Я опешил — признаюсь вам, я не ожидал подобных речей. Однако вскоре я понял, в чем дело, и не потому, что Королева растолковала мне свои слова, но она дала мне понять, что теперь, когда, исполнив повеление Короля, Месьё оказал должное уважение монаршей воле, от него самого зависит снискать большую, чем когда-либо прежде, благосклонность Монарха, увенчав похвальное поведение, им избранное, подходящими к случаю изъявлениями преданности, какие послужат, быть может, к пользе самого Месьё. Как видите, выражения эти были не столь уж туманны. Заметив, однако, что я отвечаю ей общими словами, Королева сделалась сдержанней не только в отношении предмета нашей беседы, но и в самом обхождении со мной. Она покраснела, а в тоне ее появился холодок, что было у нее всегда признаком гнева. Впрочем, вскоре она овладела собой и спросила, пользуется ли прежней моей доверенностью г-жа де Шеврёз; я ответил на это, что по-прежнему всегда готов служить герцогине. «Понимаю, — немедля и, как мне показалось, с радостью отозвалась Королева, — принцессе Пфальцской вы доверяете более, и вы правы». — «Я всецело доверяюсь принцессе Пфальцской, — подтвердил я, — но я умоляю Ваше Величество позволить мне более всех доверять моей Государыне». — «Охотно, — отвечала она весьма приветливо. — Прощайте же, вся Франция дожидается меня в приемной».

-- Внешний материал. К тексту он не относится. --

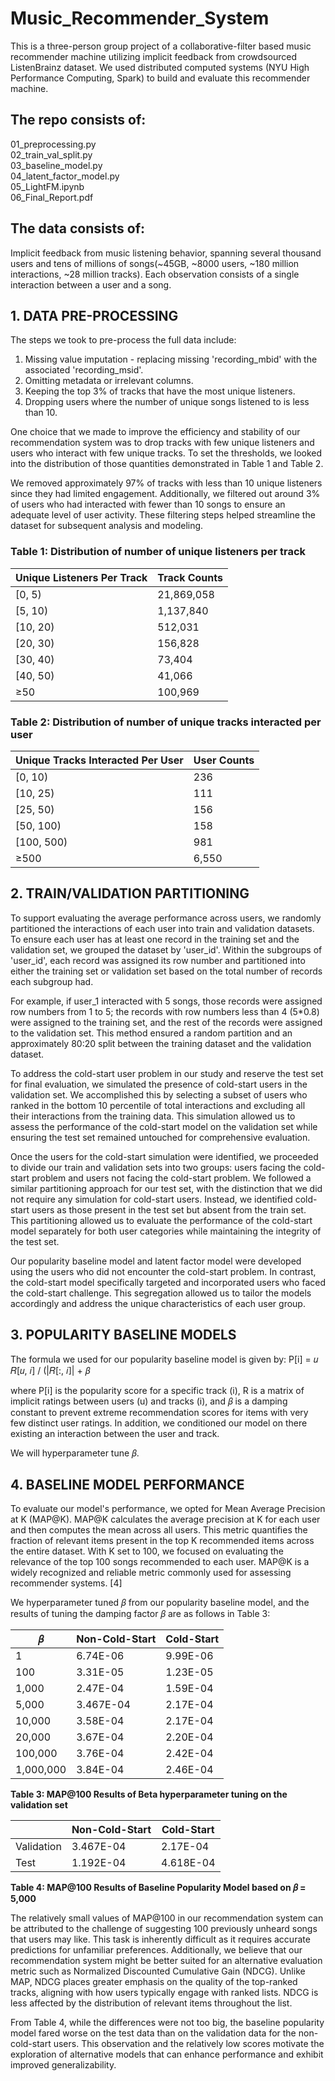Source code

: # Music_Recommender_System

This is a three-person group project of a collaborative-filter based music recommender machine utilizing implicit feedback from crowdsourced ListenBrainz dataset. We used distributed computed systems (NYU High Performance Computing, Spark) to build and evaluate this recommender machine. 

## The repo consists of:

01_preprocessing.py <br>
02_train_val_split.py <br>
03_baseline_model.py <br>
04_latent_factor_model.py <br>
05_LightFM.ipynb <br>
06_Final_Report.pdf <br>

## The data consists of:

Implicit feedback from music listening behavior, spanning several thousand users and tens of millions of songs(~45GB, ~8000 users, ~180 million interactions, ~28 million tracks). Each observation consists of a single interaction between a user and a song. 

## 1. DATA PRE-PROCESSING

The steps we took to pre-process the full data include:

1. Missing value imputation - replacing missing 'recording_mbid' with the associated 'recording_msid'.
2. Omitting metadata or irrelevant columns.
3. Keeping the top 3% of tracks that have the most unique listeners.
4. Dropping users where the number of unique songs listened to is less than 10.

One choice that we made to improve the efficiency and stability of our recommendation system was to drop tracks with few unique listeners and users who interact with few unique tracks. To set the thresholds, we looked into the distribution of those quantities demonstrated in Table 1 and Table 2.

We removed approximately 97% of tracks with less than 10 unique listeners since they had limited engagement. Additionally, we filtered out around 3% of users who had interacted with fewer than 10 songs to ensure an adequate level of user activity. These filtering steps helped streamline the dataset for subsequent analysis and modeling.

### Table 1: Distribution of number of unique listeners per track

| Unique Listeners Per Track | Track Counts   |
| -------------------------- | -------------- |
| [0, 5)                     | 21,869,058     |
| [5, 10)                    | 1,137,840      |
| [10, 20)                   | 512,031        |
| [20, 30)                   | 156,828        |
| [30, 40)                   | 73,404         |
| [40, 50)                   | 41,066         |
| ≥50                        | 100,969        |

### Table 2: Distribution of number of unique tracks interacted per user

| Unique Tracks Interacted Per User | User Counts |
| --------------------------------- | ----------- |
| [0, 10)                          | 236         |
| [10, 25)                         | 111         |
| [25, 50)                         | 156         |
| [50, 100)                        | 158         |
| [100, 500)                       | 981         |
| ≥500                              | 6,550       |

## 2. TRAIN/VALIDATION PARTITIONING

To support evaluating the average performance across users, we randomly partitioned the interactions of each user into train and validation datasets. To ensure each user has at least one record in the training set and the validation set, we grouped the dataset by 'user_id'. Within the subgroups of 'user_id', each record was assigned its row number and partitioned into either the training set or validation set based on the total number of records each subgroup had. 

For example, if user_1 interacted with 5 songs, those records were assigned row numbers from 1 to 5; the records with row numbers less than 4 (5*0.8) were assigned to the training set, and the rest of the records were assigned to the validation set. This method ensured a random partition and an approximately 80:20 split between the training dataset and the validation dataset.

To address the cold-start user problem in our study and reserve the test set for final evaluation, we simulated the presence of cold-start users in the validation set. We accomplished this by selecting a subset of users who ranked in the bottom 10 percentile of total interactions and excluding all their interactions from the training data. This simulation allowed us to assess the performance of the cold-start model on the validation set while ensuring the test set remained untouched for comprehensive evaluation.

Once the users for the cold-start simulation were identified, we proceeded to divide our train and validation sets into two groups: users facing the cold-start problem and users not facing the cold-start problem. We followed a similar partitioning approach for our test set, with the distinction that we did not require any simulation for cold-start users. Instead, we identified cold-start users as those present in the test set but absent from the train set. This partitioning allowed us to evaluate the performance of the cold-start model separately for both user categories while maintaining the integrity of the test set.

Our popularity baseline model and latent factor model were developed using the users who did not encounter the cold-start problem. In contrast, the cold-start model specifically targeted and incorporated users who faced the cold-start challenge. This segregation allowed us to tailor the models accordingly and address the unique characteristics of each user group.

## 3. POPULARITY BASELINE MODELS

The formula we used for our popularity baseline model is given by:
P[i] = 𝑢 𝑅[𝑢, 𝑖] / (|𝑅[:, 𝑖]| + 𝛽

where P[i] is the popularity score for a specific track (i), R is a matrix of implicit ratings between users (u) and tracks (i), and 𝛽 is a damping constant to prevent extreme recommendation scores for items with very few distinct user ratings. In addition, we conditioned our model on there existing an interaction between the user and track.

We will hyperparameter tune 𝛽.

## 4. BASELINE MODEL PERFORMANCE

To evaluate our model's performance, we opted for Mean Average Precision at K (MAP@K). MAP@K calculates the average precision at K for each user and then computes the mean across all users. This metric quantifies the fraction of relevant items present in the top K recommended items across the entire dataset. With K set to 100, we focused on evaluating the relevance of the top 100 songs recommended to each user. MAP@K is a widely recognized and reliable metric commonly used for assessing recommender systems. [4]

We hyperparameter tuned 𝛽 from our popularity baseline model, and the results of tuning the damping factor 𝛽 are as follows in Table 3:

| 𝛽      | Non-Cold-Start | Cold-Start |
|---------|----------------|------------|
| 1       | 6.74E-06       | 9.99E-06   |
| 100     | 3.31E-05       | 1.23E-05   |
| 1,000   | 2.47E-04       | 1.59E-04   |
| 5,000   | 3.467E-04      | 2.17E-04   |
| 10,000  | 3.58E-04       | 2.17E-04   |
| 20,000  | 3.67E-04       | 2.20E-04   |
| 100,000 | 3.76E-04       | 2.42E-04   |
| 1,000,000 | 3.84E-04     | 2.46E-04   |

**Table 3: MAP@100 Results of Beta hyperparameter tuning on the validation set**

|            | Non-Cold-Start | Cold-Start |
|------------|----------------|------------|
| Validation | 3.467E-04      | 2.17E-04   |
| Test       | 1.192E-04      | 4.618E-04  |

**Table 4: MAP@100 Results of Baseline Popularity Model based on 𝛽 = 5,000**

The relatively small values of MAP@100 in our recommendation system can be attributed to the challenge of suggesting 100 previously unheard songs that users may like. This task is inherently difficult as it requires accurate predictions for unfamiliar preferences. Additionally, we believe that our recommendation system might be better suited for an alternative evaluation metric such as Normalized Discounted Cumulative Gain (NDCG). Unlike MAP, NDCG places greater emphasis on the quality of the top-ranked tracks, aligning with how users typically engage with ranked lists. NDCG is less affected by the distribution of relevant items throughout the list.

From Table 4, while the differences were not too big, the baseline popularity model fared worse on the test data than on the validation data for the non-cold-start users. This observation and the relatively low scores motivate the exploration of alternative models that can enhance performance and exhibit improved generalizability.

Я прошу у вас позволения остановиться здесь на обстоятельстве, без упоминания о котором невозможно обойтись и которое пояснит вам, что те, кто руководствует важными предприятиями, в собственной партии встречает помех более, нежели среди своих врагов. Мои враги, хотя и всемогущие в государстве, один в силу своего рождения, доблести и поддержки своих сторонников, другой — благодаря милости Монарха, тщетно старались принудить меня сложить с себя мое звание 577
; могу сказать не хвалясь, что удержал бы его, не потеряв при этом достоинства и лишь слегка приспустив паруса, если бы различные интересы или, лучше сказать, различные бредни моих друзей не толкнули меня действовать на мою погибель, внушив окружающим мысль, будто я намерен плыть против ветра. Для того, чтобы изъяснить вам это весьма любопытное обстоятельство, мне должно, на мой взгляд, поведать вам об обстоятельствах, касающихся до известных лиц, которые звались моими друзьями; я говорю — звались, ибо все те, кто слыли в обществе моими друзьями, ими не были.К примеру, я не порвал ни с герцогиней де Шеврёз, ни с Легом. Нуармутье увивался вокруг меня, ища со мной примирения; по настоянию друзей я принужден был, склонившись на его домогательства, поддерживать с ним учтивые отношения. Монтрезор, который на всякий случай многократно предупреждал меня, что готов содействовать мне лишь в той мере, в какой это не нанесет ущерба интересам де Гизов, полагал себя, однако, вправе вмешиваться в мои дела потому только, что проник в тайну некоторых из них. Право это, состоявшее, собственно говоря, в том, чтобы интригами стараться урвать свою долю выгоды, он делил с другими, кого я поименовал непосредственно перед ним. Впрочем, на сей раз, в отличие от других, он не воспользовался этим правом, хотя твердил о нем столько же, сколько другие, и даже более других. Он довольствовался тем, что вечерами увещевал меня пренеприятным тоном; но он хотя бы не делал низостей, стараясь повредить мне во мнении двора, как Нуармутье, который, чтобы выслужиться перед Мазарини, выехал навстречу ему к самой границе и показал Кардиналу давнее мое письмо с поручением, которое выдал за только что полученное, подделав на нем дату. Не знаю уж по какой примете, но Кардинал заподозрил подлог и никогда не простил его Нуармутье.